# [Goal]
In the parliamentary debate excerpt, who does the formal position say decides whether self-cleansing has occurred?

# [Text block]

The other point I will make concerns what the Minister rightly pointed out: Schedules 6 and 7 outline the grounds rather than the process. There are the mandatory grounds in Schedule 6 and the discretionary grounds in Schedule 7, both of which a contracting authority might think applies to it. On the grounds in these schedules, can the Minister give us an example of what the process or timescale will be and an example of how it would work? Presumably the Minister sends this to the contracting authority and says, for example, “We think you should be excluded because of this in Schedule 6”, and if the company says, “No, this isn’t the case”, a discussion takes place. It would be helpful for the Committee to understand this process.
Finally, can the Minister confirm that, as I read it, there is also an appeals process? If the Government decided that a firm or supplier should be excluded, am I right in saying that this decision could be appealed? If it is appealed, who is it appealed to—presumably not the same person who made the decision to exclude them in the first place? I am querying the independence of that appeal process and the amount of time that this would take. A little more detail would be useful on the matter of an “excluded supplier” and an “excludable supplier”.
I do not want to keep the Committee any longer on this group of amendments, because the Minister’s helpful outline clarified some of the points I would have made about why “person” changes to “supplier”. I look forward to the Minister’s response to my questions.
My Lords, I think that in a test match that is called putting the spinner on early when the batsman is better at fending off fast bowling.
The noble Lord asked a number of questions, which I am not in a position to answer at this juncture. We believe that self-cleansing is an important process because exclusion is a risk-based measure as perceived; it is not a punishment. As such, suppliers should be encouraged to clean up their act and given the right to make the case that they addressed the risk of misconduct, or the other issues, occurring again. It is for contracting authorities to decide whether the evidence they have seen is sufficient to reassure themselves that the issues in question are unlikely to occur again. The noble Lord asked a further question about what happens should there be a difference of judgment. The formal position is that it is for the contracting authorities to decide whether self-cleansing has occurred.

# [Provided records]
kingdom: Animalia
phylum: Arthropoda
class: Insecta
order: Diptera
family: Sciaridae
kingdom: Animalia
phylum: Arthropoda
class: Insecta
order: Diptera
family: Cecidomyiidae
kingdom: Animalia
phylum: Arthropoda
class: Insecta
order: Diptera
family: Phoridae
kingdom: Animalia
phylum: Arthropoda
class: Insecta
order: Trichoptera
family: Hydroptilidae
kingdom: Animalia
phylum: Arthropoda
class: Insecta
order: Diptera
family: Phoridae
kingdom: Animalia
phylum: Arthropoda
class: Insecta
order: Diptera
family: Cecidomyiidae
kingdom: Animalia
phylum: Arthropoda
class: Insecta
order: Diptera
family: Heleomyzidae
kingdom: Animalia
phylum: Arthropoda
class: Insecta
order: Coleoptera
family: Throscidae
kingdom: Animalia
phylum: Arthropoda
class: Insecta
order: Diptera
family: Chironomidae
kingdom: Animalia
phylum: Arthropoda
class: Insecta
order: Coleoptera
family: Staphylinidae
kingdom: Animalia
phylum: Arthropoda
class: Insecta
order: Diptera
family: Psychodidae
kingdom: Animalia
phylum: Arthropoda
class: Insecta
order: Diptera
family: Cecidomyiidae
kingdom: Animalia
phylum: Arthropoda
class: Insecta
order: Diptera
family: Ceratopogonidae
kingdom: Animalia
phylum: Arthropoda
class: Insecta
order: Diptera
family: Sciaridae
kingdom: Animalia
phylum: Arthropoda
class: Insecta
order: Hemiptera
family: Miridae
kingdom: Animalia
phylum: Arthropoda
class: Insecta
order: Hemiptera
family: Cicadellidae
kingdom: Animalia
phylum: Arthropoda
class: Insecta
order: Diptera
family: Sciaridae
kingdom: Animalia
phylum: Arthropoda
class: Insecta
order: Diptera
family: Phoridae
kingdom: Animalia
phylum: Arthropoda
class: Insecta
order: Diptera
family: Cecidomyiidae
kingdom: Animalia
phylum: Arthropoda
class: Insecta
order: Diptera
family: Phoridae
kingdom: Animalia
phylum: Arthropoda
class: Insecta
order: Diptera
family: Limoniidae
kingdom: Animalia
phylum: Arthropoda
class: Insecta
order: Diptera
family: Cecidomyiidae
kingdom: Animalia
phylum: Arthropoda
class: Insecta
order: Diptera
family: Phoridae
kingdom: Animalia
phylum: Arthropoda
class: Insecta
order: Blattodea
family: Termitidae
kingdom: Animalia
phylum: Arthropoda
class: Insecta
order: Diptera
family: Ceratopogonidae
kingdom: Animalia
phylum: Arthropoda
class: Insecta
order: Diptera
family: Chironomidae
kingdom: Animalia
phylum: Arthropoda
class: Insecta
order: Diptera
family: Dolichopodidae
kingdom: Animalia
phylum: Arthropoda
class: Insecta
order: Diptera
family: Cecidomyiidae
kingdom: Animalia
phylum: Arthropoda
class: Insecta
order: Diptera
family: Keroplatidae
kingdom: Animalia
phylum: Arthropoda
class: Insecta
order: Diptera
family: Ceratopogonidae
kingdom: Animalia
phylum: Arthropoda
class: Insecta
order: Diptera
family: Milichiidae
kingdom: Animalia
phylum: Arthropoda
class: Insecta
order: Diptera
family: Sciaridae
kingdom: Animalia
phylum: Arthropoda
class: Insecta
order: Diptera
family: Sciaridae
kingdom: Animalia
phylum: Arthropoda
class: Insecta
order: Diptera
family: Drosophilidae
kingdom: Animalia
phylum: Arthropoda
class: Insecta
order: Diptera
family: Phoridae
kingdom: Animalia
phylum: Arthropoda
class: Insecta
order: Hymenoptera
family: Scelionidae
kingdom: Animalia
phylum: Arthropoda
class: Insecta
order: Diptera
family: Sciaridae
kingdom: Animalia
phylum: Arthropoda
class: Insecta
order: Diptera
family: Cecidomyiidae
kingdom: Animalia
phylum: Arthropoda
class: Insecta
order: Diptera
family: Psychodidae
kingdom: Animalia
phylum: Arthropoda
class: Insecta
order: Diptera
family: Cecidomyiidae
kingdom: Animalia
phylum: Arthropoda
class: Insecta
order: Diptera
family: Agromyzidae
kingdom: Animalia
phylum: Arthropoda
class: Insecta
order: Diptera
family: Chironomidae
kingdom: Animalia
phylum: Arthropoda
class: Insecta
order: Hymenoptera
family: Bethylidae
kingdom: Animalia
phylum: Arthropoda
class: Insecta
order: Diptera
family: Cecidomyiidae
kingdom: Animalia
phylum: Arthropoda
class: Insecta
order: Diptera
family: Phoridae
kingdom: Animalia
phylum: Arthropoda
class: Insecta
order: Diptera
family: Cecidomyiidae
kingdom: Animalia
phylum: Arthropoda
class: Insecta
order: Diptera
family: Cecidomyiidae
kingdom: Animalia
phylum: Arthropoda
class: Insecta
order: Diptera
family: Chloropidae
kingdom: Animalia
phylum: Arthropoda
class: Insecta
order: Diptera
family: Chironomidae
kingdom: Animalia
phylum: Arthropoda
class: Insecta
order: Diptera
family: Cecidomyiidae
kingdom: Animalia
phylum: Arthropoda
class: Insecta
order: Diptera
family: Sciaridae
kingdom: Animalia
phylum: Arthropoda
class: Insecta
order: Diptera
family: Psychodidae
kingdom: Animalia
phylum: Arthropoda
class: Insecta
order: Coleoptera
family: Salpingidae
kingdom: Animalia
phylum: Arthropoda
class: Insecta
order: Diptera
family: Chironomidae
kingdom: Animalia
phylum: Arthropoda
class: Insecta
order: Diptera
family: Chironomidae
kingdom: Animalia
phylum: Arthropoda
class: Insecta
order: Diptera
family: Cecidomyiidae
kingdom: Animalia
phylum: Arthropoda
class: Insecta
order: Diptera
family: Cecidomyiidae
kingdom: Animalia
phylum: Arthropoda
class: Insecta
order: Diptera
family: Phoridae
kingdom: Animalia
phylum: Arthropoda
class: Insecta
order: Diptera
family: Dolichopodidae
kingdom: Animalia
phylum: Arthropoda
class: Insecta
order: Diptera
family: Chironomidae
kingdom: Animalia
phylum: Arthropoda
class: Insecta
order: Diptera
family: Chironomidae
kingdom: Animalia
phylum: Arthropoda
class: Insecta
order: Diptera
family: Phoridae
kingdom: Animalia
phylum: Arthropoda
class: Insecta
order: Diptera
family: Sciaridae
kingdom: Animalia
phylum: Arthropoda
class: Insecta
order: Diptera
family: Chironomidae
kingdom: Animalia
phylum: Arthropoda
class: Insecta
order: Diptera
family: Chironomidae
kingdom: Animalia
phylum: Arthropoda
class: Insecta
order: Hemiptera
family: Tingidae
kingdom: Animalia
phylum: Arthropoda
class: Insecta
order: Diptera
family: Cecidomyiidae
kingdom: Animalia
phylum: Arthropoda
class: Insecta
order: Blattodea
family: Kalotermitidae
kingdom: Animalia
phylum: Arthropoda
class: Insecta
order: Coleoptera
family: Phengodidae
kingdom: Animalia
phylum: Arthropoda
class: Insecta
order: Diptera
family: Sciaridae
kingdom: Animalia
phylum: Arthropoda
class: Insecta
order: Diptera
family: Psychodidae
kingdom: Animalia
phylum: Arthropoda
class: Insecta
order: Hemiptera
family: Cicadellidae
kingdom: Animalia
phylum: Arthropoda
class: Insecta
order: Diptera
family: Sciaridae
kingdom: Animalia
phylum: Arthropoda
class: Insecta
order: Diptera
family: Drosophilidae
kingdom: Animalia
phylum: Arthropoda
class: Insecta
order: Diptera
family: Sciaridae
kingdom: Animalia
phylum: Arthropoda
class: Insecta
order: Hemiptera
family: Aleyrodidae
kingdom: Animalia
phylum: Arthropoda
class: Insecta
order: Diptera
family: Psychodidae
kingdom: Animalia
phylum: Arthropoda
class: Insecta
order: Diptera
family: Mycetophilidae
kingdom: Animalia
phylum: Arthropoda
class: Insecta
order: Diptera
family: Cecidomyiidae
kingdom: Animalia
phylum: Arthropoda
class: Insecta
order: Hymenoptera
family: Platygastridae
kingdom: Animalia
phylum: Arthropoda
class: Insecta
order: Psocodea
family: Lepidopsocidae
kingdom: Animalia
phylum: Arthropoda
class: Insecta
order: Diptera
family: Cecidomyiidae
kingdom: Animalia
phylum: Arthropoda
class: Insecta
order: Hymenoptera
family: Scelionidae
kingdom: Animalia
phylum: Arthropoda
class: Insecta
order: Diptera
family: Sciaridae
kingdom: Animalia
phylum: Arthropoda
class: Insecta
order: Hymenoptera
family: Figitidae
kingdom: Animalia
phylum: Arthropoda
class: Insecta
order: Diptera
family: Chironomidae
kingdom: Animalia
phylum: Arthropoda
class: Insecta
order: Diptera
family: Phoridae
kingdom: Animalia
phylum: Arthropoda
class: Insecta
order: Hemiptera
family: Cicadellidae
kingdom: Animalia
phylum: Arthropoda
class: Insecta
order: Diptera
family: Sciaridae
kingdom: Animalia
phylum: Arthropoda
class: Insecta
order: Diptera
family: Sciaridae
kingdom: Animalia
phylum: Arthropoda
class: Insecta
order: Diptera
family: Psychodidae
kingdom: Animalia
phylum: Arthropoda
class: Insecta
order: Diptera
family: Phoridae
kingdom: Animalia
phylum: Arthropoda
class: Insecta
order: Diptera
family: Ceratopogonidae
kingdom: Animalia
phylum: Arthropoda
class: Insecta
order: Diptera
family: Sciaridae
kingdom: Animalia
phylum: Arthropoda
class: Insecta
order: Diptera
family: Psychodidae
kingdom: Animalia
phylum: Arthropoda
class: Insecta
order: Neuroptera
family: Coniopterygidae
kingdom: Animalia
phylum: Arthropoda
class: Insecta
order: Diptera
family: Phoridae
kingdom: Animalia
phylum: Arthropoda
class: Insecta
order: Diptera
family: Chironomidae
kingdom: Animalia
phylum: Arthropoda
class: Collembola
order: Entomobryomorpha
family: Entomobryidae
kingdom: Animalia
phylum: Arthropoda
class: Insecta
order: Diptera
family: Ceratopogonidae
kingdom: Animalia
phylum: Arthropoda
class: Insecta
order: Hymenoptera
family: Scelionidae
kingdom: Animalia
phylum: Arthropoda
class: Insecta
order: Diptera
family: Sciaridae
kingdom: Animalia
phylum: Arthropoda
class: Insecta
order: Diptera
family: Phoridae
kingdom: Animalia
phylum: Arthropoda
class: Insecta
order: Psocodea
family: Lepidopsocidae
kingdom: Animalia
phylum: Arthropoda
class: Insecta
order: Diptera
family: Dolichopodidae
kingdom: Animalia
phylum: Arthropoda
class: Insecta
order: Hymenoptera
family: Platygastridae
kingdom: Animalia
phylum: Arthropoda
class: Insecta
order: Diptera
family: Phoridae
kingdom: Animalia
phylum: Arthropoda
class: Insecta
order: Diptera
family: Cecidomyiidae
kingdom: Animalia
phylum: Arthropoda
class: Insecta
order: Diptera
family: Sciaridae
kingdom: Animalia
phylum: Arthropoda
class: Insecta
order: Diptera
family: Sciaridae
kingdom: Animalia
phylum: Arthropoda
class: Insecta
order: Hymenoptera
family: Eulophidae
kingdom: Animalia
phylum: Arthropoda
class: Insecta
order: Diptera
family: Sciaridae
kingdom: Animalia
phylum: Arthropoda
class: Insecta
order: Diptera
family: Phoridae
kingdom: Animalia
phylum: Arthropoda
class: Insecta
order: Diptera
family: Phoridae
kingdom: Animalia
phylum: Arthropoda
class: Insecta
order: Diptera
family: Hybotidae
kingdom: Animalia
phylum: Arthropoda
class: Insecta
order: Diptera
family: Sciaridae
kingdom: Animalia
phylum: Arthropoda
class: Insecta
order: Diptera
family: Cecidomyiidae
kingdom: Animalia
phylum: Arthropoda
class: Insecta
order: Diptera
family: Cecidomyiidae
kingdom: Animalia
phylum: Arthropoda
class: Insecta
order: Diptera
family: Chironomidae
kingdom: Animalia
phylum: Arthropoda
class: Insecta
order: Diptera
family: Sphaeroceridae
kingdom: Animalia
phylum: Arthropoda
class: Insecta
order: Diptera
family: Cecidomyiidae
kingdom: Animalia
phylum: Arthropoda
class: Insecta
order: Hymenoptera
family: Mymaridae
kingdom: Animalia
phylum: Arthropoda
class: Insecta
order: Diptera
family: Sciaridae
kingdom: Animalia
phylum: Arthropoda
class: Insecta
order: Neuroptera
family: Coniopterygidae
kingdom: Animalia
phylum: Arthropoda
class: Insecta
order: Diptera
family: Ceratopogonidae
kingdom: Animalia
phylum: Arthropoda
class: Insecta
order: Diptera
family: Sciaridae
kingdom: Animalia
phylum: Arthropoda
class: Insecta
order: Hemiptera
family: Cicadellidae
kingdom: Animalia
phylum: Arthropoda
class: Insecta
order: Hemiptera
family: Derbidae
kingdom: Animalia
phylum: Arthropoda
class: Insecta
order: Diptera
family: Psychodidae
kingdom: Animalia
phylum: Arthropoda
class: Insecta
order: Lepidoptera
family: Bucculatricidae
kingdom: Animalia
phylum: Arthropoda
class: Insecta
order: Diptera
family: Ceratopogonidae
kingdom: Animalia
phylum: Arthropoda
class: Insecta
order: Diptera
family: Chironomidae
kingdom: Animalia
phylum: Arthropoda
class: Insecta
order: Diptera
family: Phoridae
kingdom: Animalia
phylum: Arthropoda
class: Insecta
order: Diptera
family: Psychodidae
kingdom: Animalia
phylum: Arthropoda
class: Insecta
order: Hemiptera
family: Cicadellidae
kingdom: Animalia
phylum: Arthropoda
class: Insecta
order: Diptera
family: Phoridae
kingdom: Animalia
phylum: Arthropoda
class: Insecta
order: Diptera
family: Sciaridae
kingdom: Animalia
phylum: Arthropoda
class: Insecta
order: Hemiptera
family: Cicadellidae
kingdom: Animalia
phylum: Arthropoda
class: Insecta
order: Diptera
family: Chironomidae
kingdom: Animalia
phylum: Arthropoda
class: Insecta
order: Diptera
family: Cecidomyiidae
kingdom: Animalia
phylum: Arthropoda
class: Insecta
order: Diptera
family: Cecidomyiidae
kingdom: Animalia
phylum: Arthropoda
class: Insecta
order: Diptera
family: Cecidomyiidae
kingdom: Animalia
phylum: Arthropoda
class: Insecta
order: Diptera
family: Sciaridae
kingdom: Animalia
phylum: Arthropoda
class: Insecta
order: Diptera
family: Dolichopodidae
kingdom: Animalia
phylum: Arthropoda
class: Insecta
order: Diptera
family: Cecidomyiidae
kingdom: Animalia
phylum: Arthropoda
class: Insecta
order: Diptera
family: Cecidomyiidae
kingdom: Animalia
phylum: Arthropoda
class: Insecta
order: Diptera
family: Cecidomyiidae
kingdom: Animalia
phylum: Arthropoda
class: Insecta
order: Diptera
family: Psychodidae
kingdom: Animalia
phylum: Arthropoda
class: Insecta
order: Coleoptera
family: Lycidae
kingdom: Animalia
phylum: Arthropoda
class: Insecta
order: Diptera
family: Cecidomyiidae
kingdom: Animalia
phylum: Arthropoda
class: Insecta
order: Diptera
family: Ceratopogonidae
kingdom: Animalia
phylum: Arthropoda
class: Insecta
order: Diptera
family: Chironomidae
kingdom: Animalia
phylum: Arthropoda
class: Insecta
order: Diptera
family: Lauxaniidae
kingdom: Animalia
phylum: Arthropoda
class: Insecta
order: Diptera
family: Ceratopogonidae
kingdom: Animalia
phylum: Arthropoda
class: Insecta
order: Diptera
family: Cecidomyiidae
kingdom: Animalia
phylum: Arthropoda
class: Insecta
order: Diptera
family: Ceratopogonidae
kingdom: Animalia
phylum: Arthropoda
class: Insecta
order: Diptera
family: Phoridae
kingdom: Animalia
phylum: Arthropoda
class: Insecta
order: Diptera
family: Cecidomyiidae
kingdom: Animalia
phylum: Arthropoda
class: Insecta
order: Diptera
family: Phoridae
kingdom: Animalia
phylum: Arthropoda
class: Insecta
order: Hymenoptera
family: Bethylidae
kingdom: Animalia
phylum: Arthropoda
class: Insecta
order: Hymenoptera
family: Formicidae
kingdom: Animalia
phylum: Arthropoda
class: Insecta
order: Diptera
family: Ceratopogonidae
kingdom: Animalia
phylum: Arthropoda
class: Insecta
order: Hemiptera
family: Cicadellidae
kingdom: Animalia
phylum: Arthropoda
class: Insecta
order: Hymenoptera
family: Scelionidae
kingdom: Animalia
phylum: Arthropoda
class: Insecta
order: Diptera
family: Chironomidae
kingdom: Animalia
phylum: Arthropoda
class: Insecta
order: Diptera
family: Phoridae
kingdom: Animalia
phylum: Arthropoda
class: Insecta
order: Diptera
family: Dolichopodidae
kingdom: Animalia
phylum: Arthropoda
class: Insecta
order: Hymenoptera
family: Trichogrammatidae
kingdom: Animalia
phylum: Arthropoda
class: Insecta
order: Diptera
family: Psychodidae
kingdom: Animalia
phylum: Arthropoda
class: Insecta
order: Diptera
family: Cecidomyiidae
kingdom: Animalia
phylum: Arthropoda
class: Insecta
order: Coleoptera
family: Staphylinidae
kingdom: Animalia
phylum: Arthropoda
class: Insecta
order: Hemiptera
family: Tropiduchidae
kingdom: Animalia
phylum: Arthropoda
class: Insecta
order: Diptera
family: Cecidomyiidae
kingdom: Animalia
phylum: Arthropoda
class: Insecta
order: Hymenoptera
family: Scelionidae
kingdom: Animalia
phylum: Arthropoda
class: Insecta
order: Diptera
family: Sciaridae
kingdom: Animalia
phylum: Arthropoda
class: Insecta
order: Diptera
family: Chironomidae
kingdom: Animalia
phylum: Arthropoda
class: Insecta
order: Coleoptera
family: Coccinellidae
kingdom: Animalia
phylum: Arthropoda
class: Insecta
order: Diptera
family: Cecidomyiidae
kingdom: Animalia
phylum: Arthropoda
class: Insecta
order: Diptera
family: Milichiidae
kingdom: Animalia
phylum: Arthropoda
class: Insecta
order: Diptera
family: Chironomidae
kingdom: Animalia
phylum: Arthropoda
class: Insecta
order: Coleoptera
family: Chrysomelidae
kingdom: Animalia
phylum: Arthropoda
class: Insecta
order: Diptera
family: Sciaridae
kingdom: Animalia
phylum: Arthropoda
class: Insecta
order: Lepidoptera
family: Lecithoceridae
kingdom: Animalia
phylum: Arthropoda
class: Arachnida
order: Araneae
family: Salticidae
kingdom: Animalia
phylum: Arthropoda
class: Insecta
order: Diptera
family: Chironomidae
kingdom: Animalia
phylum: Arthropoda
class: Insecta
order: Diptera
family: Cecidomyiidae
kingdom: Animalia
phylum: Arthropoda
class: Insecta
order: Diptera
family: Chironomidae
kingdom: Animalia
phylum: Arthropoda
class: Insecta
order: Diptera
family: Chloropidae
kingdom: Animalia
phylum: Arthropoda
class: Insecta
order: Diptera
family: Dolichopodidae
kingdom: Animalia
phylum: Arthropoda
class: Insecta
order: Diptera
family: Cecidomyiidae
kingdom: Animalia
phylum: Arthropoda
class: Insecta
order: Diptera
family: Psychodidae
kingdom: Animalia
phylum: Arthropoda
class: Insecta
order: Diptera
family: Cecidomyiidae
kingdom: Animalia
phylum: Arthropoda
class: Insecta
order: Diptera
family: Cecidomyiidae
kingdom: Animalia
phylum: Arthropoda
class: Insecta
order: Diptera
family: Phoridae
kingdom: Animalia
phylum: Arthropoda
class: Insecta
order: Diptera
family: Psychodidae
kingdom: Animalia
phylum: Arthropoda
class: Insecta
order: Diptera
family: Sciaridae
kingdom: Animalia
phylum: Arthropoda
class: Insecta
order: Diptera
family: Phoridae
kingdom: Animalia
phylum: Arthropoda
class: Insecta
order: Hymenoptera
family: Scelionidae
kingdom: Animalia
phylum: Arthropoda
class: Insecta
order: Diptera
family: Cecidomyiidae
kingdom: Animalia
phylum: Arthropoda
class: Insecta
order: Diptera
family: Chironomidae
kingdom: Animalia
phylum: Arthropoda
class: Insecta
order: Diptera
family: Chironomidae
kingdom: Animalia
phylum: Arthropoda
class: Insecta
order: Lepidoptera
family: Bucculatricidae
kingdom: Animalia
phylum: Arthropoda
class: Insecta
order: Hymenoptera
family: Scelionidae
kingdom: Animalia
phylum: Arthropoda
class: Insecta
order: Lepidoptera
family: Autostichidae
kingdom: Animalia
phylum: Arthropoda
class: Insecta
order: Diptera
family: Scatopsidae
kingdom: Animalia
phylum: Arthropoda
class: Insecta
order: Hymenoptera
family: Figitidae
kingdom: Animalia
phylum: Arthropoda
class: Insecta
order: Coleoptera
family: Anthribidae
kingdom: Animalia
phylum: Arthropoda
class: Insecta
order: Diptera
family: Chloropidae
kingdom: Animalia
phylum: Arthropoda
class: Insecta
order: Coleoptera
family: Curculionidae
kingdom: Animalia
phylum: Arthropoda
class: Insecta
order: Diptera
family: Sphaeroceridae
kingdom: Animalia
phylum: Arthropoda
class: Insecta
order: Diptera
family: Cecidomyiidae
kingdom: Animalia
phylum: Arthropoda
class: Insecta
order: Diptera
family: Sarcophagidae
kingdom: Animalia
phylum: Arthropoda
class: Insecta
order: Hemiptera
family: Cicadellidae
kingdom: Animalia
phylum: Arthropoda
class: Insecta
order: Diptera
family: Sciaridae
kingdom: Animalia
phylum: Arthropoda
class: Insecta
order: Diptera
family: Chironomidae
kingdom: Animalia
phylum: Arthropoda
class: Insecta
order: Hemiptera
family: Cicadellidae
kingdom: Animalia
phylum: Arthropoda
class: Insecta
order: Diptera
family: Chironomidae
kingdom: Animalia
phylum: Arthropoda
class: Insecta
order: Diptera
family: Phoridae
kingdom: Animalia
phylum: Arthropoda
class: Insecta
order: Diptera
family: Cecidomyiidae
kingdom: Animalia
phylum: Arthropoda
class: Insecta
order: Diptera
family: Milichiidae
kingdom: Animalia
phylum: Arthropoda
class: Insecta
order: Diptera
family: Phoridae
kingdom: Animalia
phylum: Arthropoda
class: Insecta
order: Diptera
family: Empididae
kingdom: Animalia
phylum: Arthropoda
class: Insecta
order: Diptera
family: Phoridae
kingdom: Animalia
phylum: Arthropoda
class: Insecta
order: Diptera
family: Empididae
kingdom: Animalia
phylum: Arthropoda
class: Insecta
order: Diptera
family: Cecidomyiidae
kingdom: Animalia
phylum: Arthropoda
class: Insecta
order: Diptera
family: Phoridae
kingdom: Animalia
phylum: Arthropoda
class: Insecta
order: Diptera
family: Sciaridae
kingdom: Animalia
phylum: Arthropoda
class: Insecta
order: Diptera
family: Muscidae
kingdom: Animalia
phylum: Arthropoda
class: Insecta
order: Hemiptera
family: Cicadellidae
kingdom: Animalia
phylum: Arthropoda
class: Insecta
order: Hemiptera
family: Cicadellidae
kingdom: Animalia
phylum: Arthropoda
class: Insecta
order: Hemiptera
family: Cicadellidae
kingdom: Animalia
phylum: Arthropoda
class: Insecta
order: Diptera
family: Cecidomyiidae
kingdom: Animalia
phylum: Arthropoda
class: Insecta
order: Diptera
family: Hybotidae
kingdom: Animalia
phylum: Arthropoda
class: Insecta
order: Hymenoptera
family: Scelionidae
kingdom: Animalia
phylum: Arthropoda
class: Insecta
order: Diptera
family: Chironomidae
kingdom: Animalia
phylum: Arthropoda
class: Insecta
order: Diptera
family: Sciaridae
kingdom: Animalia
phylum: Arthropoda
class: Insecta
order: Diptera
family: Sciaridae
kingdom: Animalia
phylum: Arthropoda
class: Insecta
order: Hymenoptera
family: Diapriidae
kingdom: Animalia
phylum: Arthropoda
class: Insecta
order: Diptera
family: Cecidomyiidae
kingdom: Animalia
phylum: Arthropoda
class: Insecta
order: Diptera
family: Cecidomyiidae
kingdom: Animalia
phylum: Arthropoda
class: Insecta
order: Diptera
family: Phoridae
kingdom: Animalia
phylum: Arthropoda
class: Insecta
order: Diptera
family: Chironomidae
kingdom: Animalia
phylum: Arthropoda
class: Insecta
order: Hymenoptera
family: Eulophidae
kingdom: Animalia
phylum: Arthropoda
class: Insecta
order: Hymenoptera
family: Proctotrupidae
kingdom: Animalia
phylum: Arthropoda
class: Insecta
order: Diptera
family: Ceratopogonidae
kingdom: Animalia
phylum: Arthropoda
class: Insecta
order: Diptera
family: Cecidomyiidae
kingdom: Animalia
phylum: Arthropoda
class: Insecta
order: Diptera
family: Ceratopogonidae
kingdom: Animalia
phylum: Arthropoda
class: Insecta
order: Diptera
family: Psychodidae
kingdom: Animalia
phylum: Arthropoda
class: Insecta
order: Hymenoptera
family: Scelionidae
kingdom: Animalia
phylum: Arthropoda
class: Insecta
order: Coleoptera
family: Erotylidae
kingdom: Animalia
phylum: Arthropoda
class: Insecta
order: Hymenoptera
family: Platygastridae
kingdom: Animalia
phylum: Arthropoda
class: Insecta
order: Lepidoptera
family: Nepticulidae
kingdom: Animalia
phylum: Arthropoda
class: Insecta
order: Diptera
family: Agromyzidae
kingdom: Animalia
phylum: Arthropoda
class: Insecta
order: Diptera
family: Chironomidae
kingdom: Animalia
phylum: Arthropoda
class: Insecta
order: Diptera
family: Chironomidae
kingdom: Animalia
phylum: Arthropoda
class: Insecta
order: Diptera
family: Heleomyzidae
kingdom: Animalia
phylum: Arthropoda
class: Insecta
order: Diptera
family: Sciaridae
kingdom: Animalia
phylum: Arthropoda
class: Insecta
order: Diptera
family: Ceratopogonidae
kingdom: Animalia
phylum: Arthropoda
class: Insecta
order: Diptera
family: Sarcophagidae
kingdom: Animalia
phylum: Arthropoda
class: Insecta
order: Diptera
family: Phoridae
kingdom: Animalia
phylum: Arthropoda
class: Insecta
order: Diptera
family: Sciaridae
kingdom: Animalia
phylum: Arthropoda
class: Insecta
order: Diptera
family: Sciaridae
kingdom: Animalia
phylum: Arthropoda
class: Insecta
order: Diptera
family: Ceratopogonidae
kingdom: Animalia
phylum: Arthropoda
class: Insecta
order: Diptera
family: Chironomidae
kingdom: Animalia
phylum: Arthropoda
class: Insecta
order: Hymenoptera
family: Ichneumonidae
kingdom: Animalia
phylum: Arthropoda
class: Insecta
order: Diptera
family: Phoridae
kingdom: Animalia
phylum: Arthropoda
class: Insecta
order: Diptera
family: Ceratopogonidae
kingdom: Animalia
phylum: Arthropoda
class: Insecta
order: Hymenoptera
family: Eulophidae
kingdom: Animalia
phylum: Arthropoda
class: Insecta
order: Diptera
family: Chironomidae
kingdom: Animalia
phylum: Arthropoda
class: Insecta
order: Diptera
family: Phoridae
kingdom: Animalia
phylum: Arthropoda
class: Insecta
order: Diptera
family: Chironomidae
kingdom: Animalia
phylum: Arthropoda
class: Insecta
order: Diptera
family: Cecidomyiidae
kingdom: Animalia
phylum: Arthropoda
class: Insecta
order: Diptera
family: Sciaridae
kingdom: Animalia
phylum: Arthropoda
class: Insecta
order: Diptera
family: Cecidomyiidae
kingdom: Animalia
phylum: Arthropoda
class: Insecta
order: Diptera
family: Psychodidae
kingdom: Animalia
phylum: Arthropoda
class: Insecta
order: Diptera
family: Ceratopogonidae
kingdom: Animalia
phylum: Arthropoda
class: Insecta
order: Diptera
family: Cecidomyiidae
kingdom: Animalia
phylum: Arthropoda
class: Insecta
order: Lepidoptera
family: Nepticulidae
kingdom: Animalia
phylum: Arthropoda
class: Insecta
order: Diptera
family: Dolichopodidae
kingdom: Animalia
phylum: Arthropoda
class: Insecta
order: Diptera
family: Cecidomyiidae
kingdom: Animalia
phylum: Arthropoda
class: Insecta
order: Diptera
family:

# [Expected output]
The contracting authorities decide whether self-cleansing has occurred.